§ AIM OF THE TASK
This task calls for copying each line below that contains "have".

§ Saved entries
· · · · ·

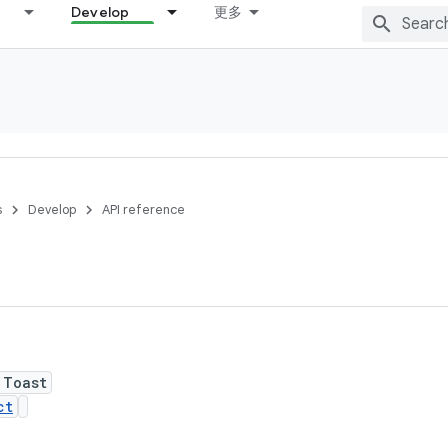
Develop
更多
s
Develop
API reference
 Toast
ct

· · · · ·

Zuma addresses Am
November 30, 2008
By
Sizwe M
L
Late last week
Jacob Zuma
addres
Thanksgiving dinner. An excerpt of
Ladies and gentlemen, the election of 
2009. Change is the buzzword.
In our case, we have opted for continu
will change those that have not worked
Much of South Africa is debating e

· · · · ·

§ RESPONSE AREA
In our case, we have opted for continu
will change those that have not worked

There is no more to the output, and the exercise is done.